Roma, (askanews) - Da Zelig al cinema. Pablo e Pedro, ovvero Fabrizio Nardi e Nico Di Renzo, debuttano da protagonisti nella commedia "Ciao Brother" di Nicola Barnaba, dal 9 giugno nelle sale. Il duo comico collaudato da 20 anni a teatro e in tv, si è divertito in questa nuova esperienza, in cui ha portato anche qualcosa del proprio repertorio live.

"Dei personaggi storici abbiamo portato il Signore con l'Arcangelo Gabriele, diciamo che Dio fa un cameo, un'apparizione, sennò sarebbe costata 'l'ira di Dio'... Per il resto è una storia divertente, non ci sono momenti cabarettistici". "Ci siamo divertiti anche a improvvisare, cosa che facciamo nei nostri spettacoli, questa è una cosa che abbiamo portato, sicuramente l'improvvisazione".

"Ciao Brother" è la storia di un quarantenne che fugge a Los Angeles dopo aver venduto quadri falsi, senza soldi e con carte di credito bloccate. Ma quando scopre che un miliardario italoamericano che gli somiglia molto è morto, lasciando una grossa eredità al figlio, se ne finge il fratello.

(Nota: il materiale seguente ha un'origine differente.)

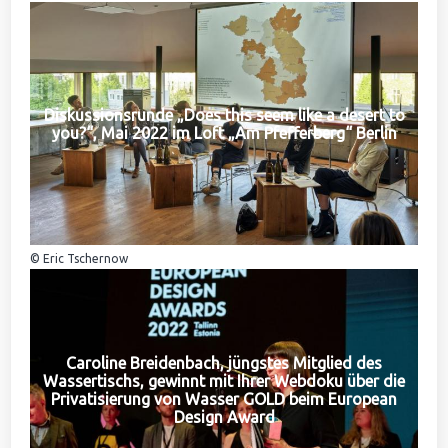
Diskussionsrunde „Does this seem like a desert to
you?“, Mai 2022 im Loft „Am Pfefferberg“ Berlin
© Eric Tschernow
Caroline Breidenbach, jüngstes Mitglied des
Wassertischs, gewinnt mit Ihrer Webdoku über die
Privatisierung von Wasser GOLD beim European
Design Award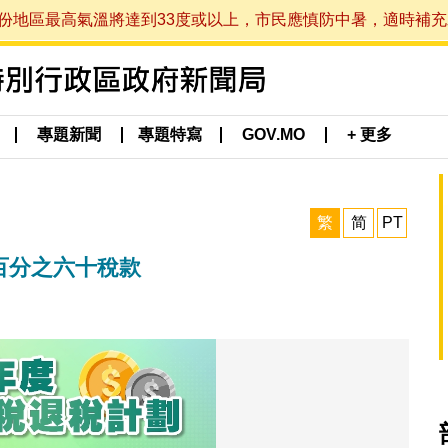
最高氣溫將達到33度或以上，市民應慎防中暑，適時補充水分。 (於
專題新聞
專題特寫
GOV.MO
+ 更多
繁
简
PT
稅百分之六十稅款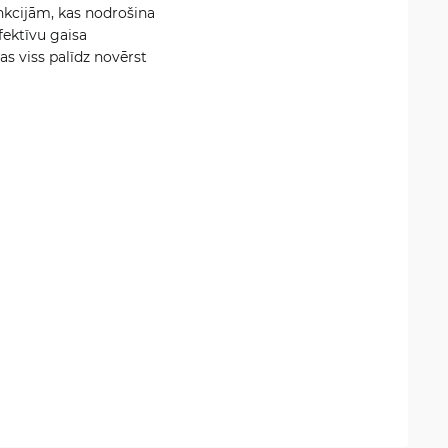
nkcijām, kas nodrošina
fektīvu gaisa
Tas viss palīdz novērst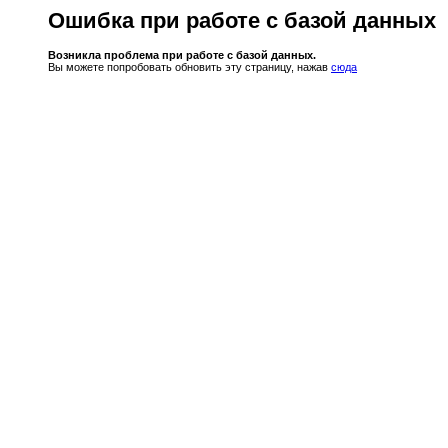
Ошибка при работе с базой данных
Возникла проблема при работе с базой данных.
Вы можете попробовать обновить эту страницу, нажав
сюда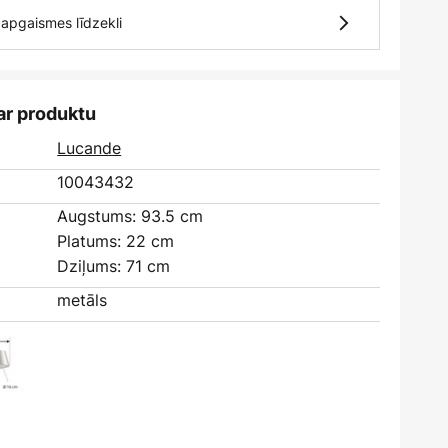
7 apgaismes līdzekli
ar produktu
Lucande
10043432
Augstums: 93.5 cm
Platums: 22 cm
Dziļums: 71 cm
metāls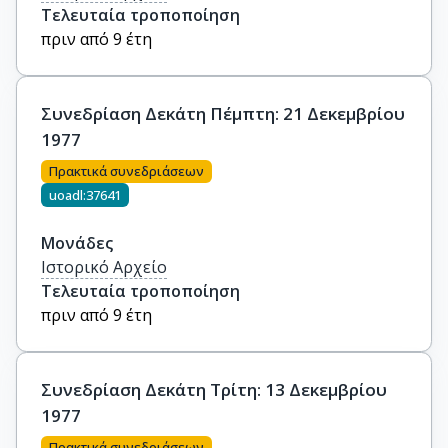
Τελευταία τροποποίηση
πριν από 9 έτη
Συνεδρίαση Δεκάτη Πέμπτη: 21 Δεκεμβρίου
1977
Πρακτικά συνεδριάσεων
uoadl:37641
Μονάδες
Ιστορικό Αρχείο
Τελευταία τροποποίηση
πριν από 9 έτη
Συνεδρίαση Δεκάτη Τρίτη: 13 Δεκεμβρίου
1977
Πρακτικά συνεδριάσεων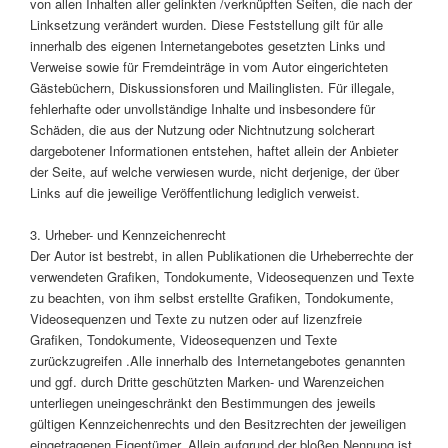
von allen Inhalten aller gelinkten /verknüpften Seiten, die nach der
Linksetzung verändert wurden. Diese Feststellung gilt für alle
innerhalb des eigenen Internetangebotes gesetzten Links und
Verweise sowie für Fremdeinträge in vom Autor eingerichteten
Gästebüchern, Diskussionsforen und Mailinglisten. Für illegale,
fehlerhafte oder unvollständige Inhalte und insbesondere für
Schäden, die aus der Nutzung oder Nichtnutzung solcherart
dargebotener Informationen entstehen, haftet allein der Anbieter
der Seite, auf welche verwiesen wurde, nicht derjenige, der über
Links auf die jeweilige Veröffentlichung lediglich verweist.
3. Urheber- und Kennzeichenrecht
Der Autor ist bestrebt, in allen Publikationen die Urheberrechte der
verwendeten Grafiken, Tondokumente, Videosequenzen und Texte
zu beachten, von ihm selbst erstellte Grafiken, Tondokumente,
Videosequenzen und Texte zu nutzen oder auf lizenzfreie
Grafiken, Tondokumente, Videosequenzen und Texte
zurückzugreifen .Alle innerhalb des Internetangebotes genannten
und ggf. durch Dritte geschützten Marken- und Warenzeichen
unterliegen uneingeschränkt den Bestimmungen des jeweils
gültigen Kennzeichenrechts und den Besitzrechten der jeweiligen
eingetragenen Eigentümer. Allein aufgrund der bloßen Nennung ist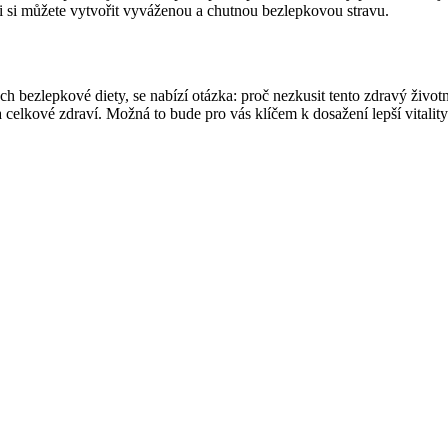
ti si můžete vytvořit vyváženou a chutnou bezlepkovou stravu.
h bezlepkové diety, se nabízí otázka: proč nezkusit tento zdravý životn
 celkové zdraví. Možná to bude pro vás klíčem k dosažení lepší vitality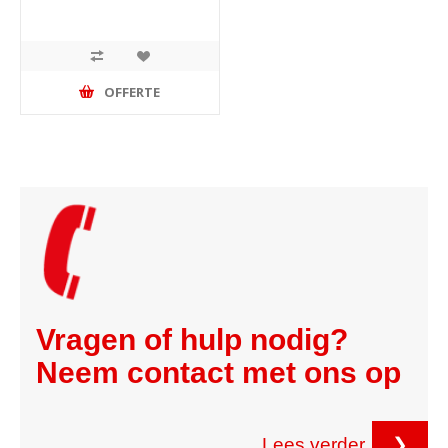
OFFERTE
Vragen of hulp nodig?
Neem contact met ons op
Lees verder
❯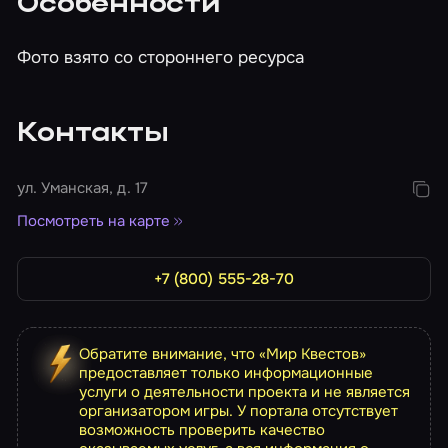
Особенности
Фото взято со стороннего ресурса
Контакты
ул. Уманская, д. 17
Посмотреть на карте
+7 (800) 555-28-70
Обратите внимание, что «Мир Квестов»
предоставляет только информационные
услуги о деятельности проекта и не является
организатором игры. У портала отсутствует
возможность проверить качество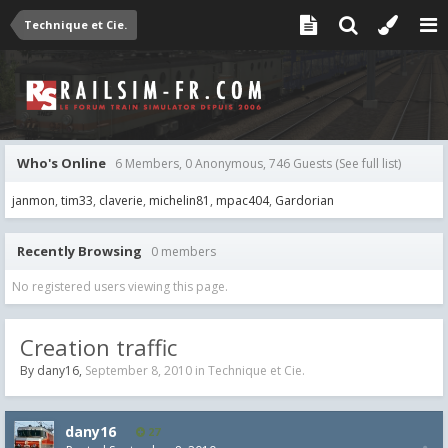
Technique et Cie.
Who's Online
6 Members, 0 Anonymous, 746 Guests
(See full list)
janmon
tim33
claverie
michelin81
mpac404
Gardorian
Recently Browsing
0 members
No registered users viewing this page.
Creation traffic
By
dany16
,
September 8, 2010
in
Technique et Cie.
dany16
27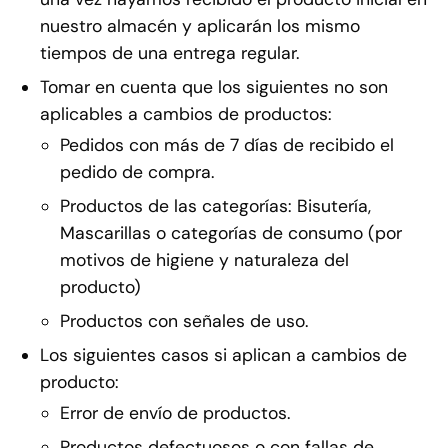
nuestro almacén y aplicarán los mismo
tiempos de una entrega regular.
Tomar en cuenta que los siguientes no son
aplicables a cambios de productos:
Pedidos con más de 7 días de recibido el
pedido de compra.
Productos de las categorías: Bisutería,
Mascarillas o categorías de consumo (por
motivos de higiene y naturaleza del
producto)
Productos con señales de uso.
Los siguientes casos si aplican a cambios de
producto:
Error de envío de productos.
Productos defectuosos o con fallas de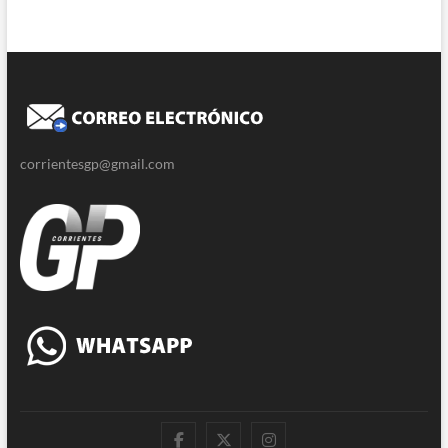
corrientesgp@gmail.com
|
Twitter
Instagram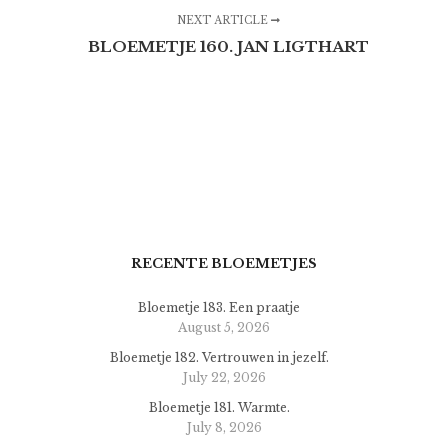
NEXT ARTICLE
BLOEMETJE 160. JAN LIGTHART
RECENTE BLOEMETJES
Bloemetje 183. Een praatje
August 5, 2026
Bloemetje 182. Vertrouwen in jezelf.
July 22, 2026
Bloemetje 181. Warmte.
July 8, 2026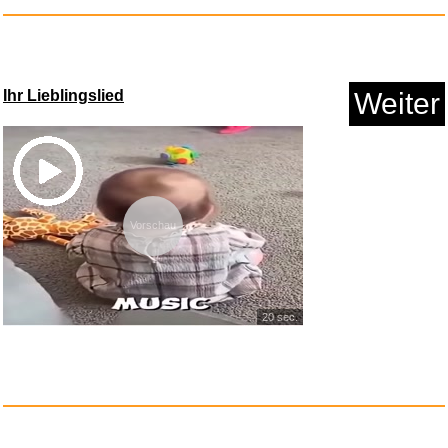
Ihr Lieblingslied
Weiter
Räuberhöhle - Dekosc...
Anzeige
Vorschau
20 sec.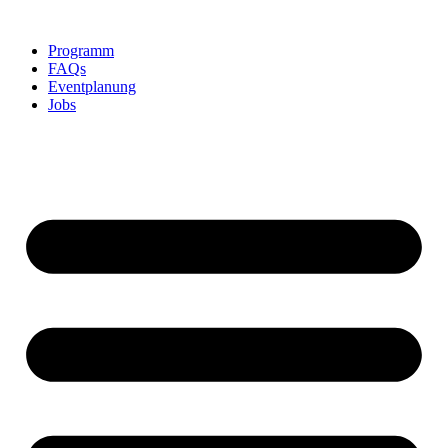
Skip
to
Programm
content
FAQs
Eventplanung
Jobs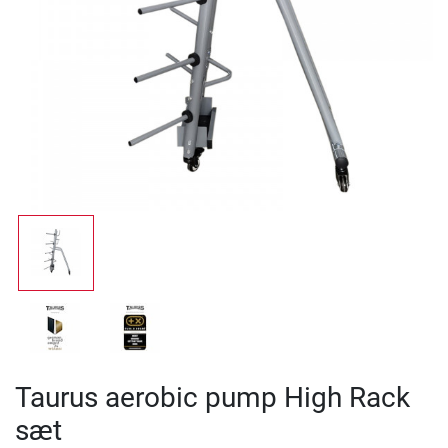
Taurus aerobic pump High Rack
sæt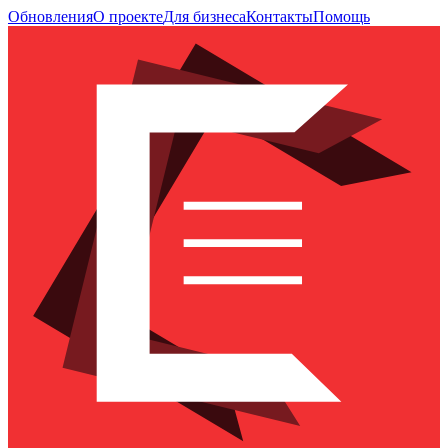
Обновления
О проекте
Для бизнеса
Контакты
Помощь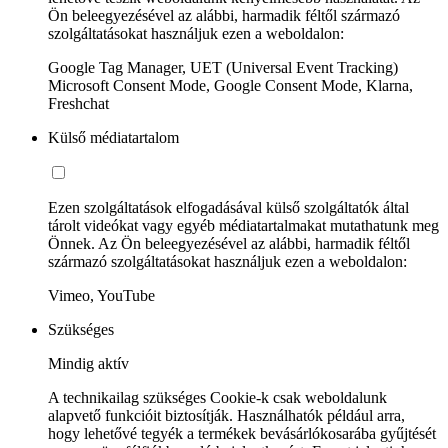
Ön beleegyezésével az alábbi, harmadik féltől származó
szolgáltatásokat használjuk ezen a weboldalon:
Google Tag Manager, UET (Universal Event Tracking)
Microsoft Consent Mode, Google Consent Mode, Klarna,
Freshchat
Külső médiatartalom
Ezen szolgáltatások elfogadásával külső szolgáltatók által
tárolt videókat vagy egyéb médiatartalmakat mutathatunk meg
Önnek. Az Ön beleegyezésével az alábbi, harmadik féltől
származó szolgáltatásokat használjuk ezen a weboldalon:
Vimeo, YouTube
Szükséges
Mindig aktív
A technikailag szükséges Cookie-k csak weboldalunk
alapvető funkcióit biztosítják. Használhatók például arra,
hogy lehetővé tegyék a termékek bevásárlókosarába gyűjtését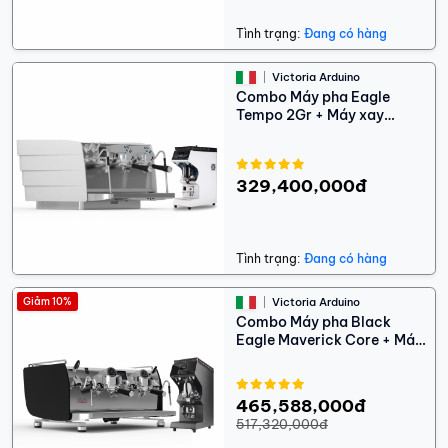
Tình trạng:
Đang có hàng
Victoria Arduino
Combo Máy pha Eagle
Tempo 2Gr + Máy xay
Mythos MyOne
329,400,000đ
Tình trạng:
Đang có hàng
Giảm 10%
Victoria Arduino
Combo Máy pha Black
Eagle Maverick Core + Máy
xay Mythos MYG75
465,588,000đ
517,320,000đ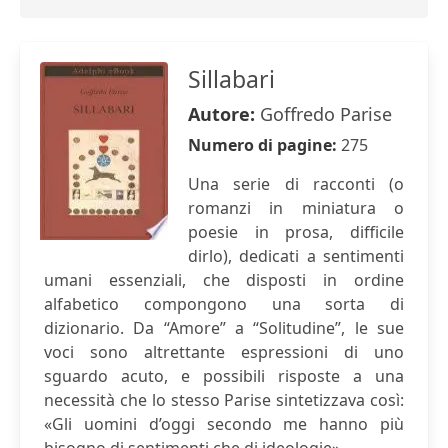
Sillabari
Autore:
Goffredo Parise
Numero di pagine:
275
Una serie di racconti (o
romanzi in miniatura o
poesie in prosa, difficile
dirlo), dedicati a sentimenti
umani essenziali, che disposti in ordine
alfabetico compongono una sorta di
dizionario. Da “Amore” a “Solitudine”, le sue
voci sono altrettante espressioni di uno
sguardo acuto, e possibili risposte a una
necessità che lo stesso Parise sintetizzava così:
«Gli uomini d’oggi secondo me hanno più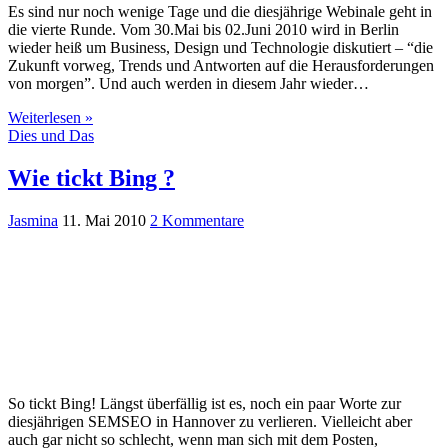
Es sind nur noch wenige Tage und die diesjährige Webinale geht in
die vierte Runde. Vom 30.Mai bis 02.Juni 2010 wird in Berlin
wieder heiß um Business, Design und Technologie diskutiert – “die
Zukunft vorweg, Trends und Antworten auf die Herausforderungen
von morgen”. Und auch werden in diesem Jahr wieder…
Weiterlesen »
Dies und Das
Wie tickt Bing ?
Jasmina
11. Mai 2010
2 Kommentare
So tickt Bing! Längst überfällig ist es, noch ein paar Worte zur
diesjährigen SEMSEO in Hannover zu verlieren. Vielleicht aber
auch gar nicht so schlecht, wenn man sich mit dem Posten,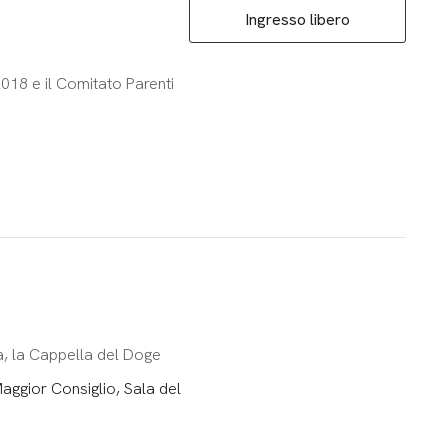
Ingresso libero
2018 e il Comitato Parenti
a, la Cappella del Doge
ggior Consiglio, Sala del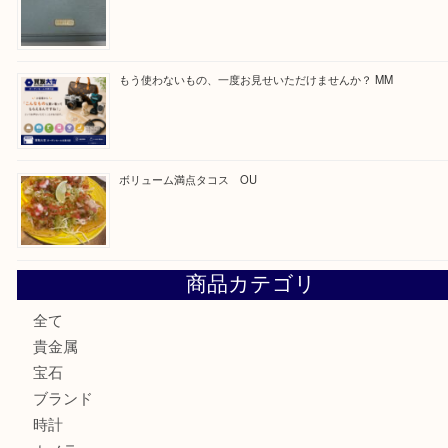
買取ブログ検索
最近の投稿
カステルバジャックのバッグのお買取り出ております！ MM
COACHのバッグのお買取り出ております！ MM
ブランド財布、処分する前に買取大吉まで！ MM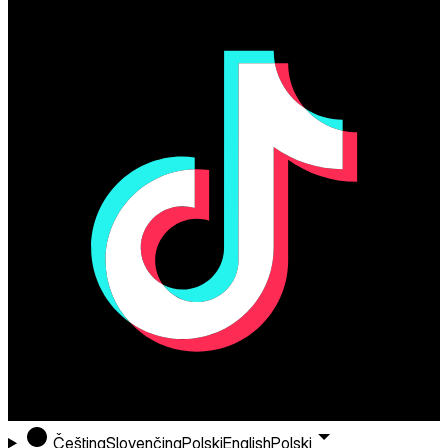
Čeština
Slovenčina
Polski
English
Polski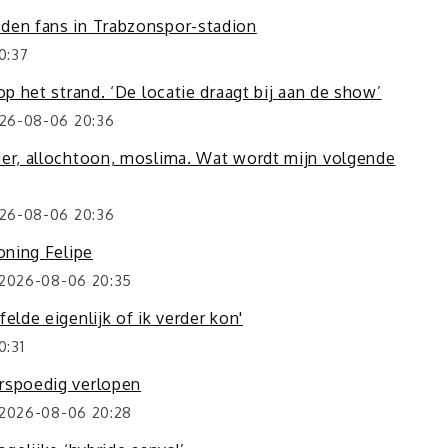
nden fans in Trabzonspor-stadion
0:37
op het strand. ‘De locatie draagt bij aan de show’
026-08-06 20:36
der, allochtoon, moslima. Wat wordt mijn volgende
026-08-06 20:36
oning Felipe
 2026-08-06 20:35
elde eigenlijk of ik verder kon'
0:31
orspoedig verlopen
 2026-08-06 20:28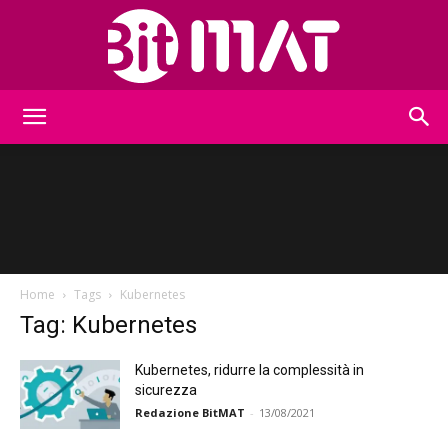
BitMat
Home
Tags
Kubernetes
Tag: Kubernetes
Kubernetes, ridurre la complessità in
sicurezza
Redazione BitMAT
-
13/08/2021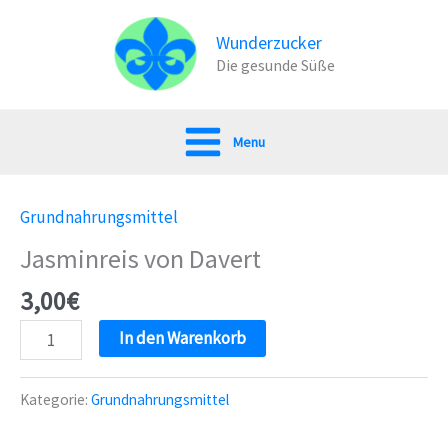
Zum
Inhalt
Wunderzucker
Die gesunde Süße
springen
Menu
Grundnahrungsmittel
Jasminreis von Davert
3,00
€
Jasminreis
In den Warenkorb
von
Davert
Kategorie:
Grundnahrungsmittel
Menge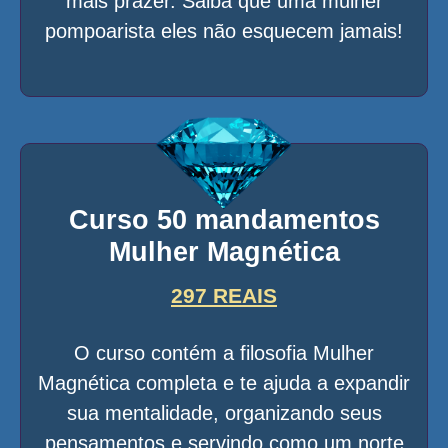
mais prazer. Saiba que uma mulher
pompoarista eles não esquecem jamais!
Curso 50 mandamentos
Mulher Magnética
297 REAIS
O curso contém a filosofia Mulher
Magnética completa e te ajuda a expandir
sua mentalidade, organizando seus
pensamentos e servindo como um norte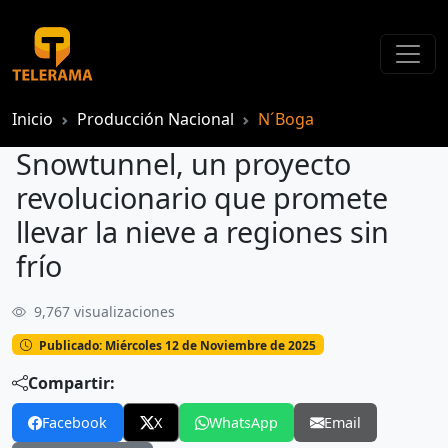
Inicio
Producción Nacional
N´Boga
Snowtunnel, un proyecto
revolucionario que promete
llevar la nieve a regiones sin
frío
9,767 visualizaciones
Snowtunnel, un proyecto revolucionario que promete llevar la nieve a regiones sin frío
Publicado: Miércoles 12 de Noviembre de 2025
Compartir:
Facebook
X
WhatsApp
Email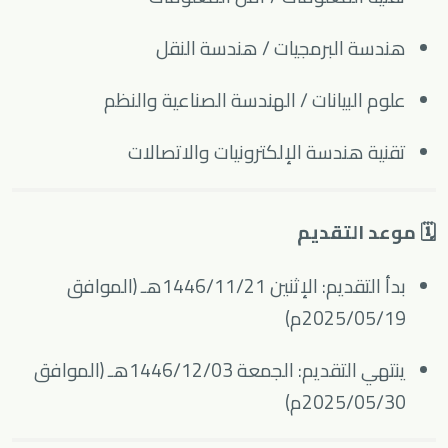
هندسة البرمجيات / هندسة النقل
علوم البيانات / الهندسة الصناعية والنظم
تقنية هندسة الإلكترونيات والاتصالات
🗓 موعد التقديم
بدأ التقديم: الإثنين 1446/11/21هـ (الموافق
2025/05/19م)
ينتهي التقديم: الجمعة 1446/12/03هـ (الموافق
2025/05/30م)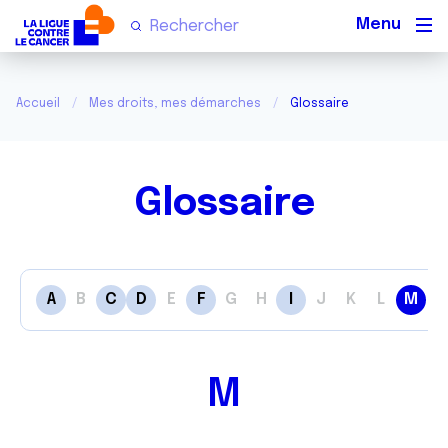
Men
Accueil
Mes droits, mes démarches
Glossaire
Glossaire
A
B
C
D
E
F
G
H
I
J
K
L
M
N
M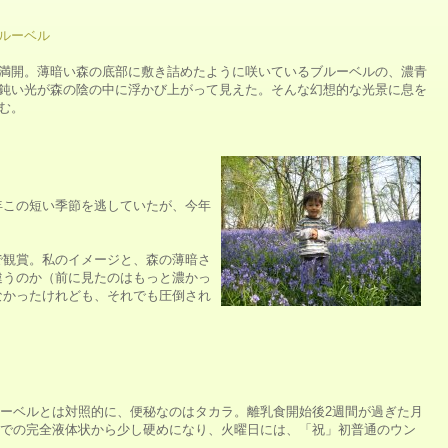
ルーベル
満開。薄暗い森の底部に敷き詰めたように咲いているブルーベルの、濃青
鈍い光が森の陰の中に浮かび上がって見えた。そんな幻想的な光景に息を
む。
年この短い季節を逃していたが、今年
ark)で観賞。私のイメージと、森の薄暗さ
違うのか（前に見たのはもっと濃かっ
なかったけれども、それでも圧倒され
ーベルとは対照的に、便秘なのはタカラ。離乳食開始後2週間が過ぎた月
での完全液体状から少し硬めになり、火曜日には、「祝」初普通のウン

"E' una storia di amicizia, la nostra, piena di situazioni comiche continue".

"La cosa carina è che diventiamo Pablo e Pedro durante il film, abbiamo due vite parallele e più si avanti, più convergono verso un'amicizia".

Pablo e Pedro, due italiani che non si sono trovati così a loro agio negli Stati Uniti, anche durante le riprese. "Male, lui si sente americano, io italiano, odio il cibo americano, sembra di stare su un set, una città dei balocchi, non fa così caldo".....

Nel film c'è anche Clayton Norcross, lo storico Thorne della soap "Beautiful".

"Si è divertito molto". "Mi chiamava Ridge, pensa".

La coppia punta a seguire le orme dei comici che hanno poi sfondato al cinema, come Aldo Giovanni e Giacomo o Checco Zalone. "Per noi 'Ciao Brother' vorremmo che rappresentasse un punto di partenza, il cinema ci piace e vorremmo iniziare a intraprendere questa strada, quindi speriamo bene".

Un futuro, dicono, naturalmente nelle commedie.

"Anche se una particina seria non mi dispiacerebbe". "Sì, da solo, io non vengo".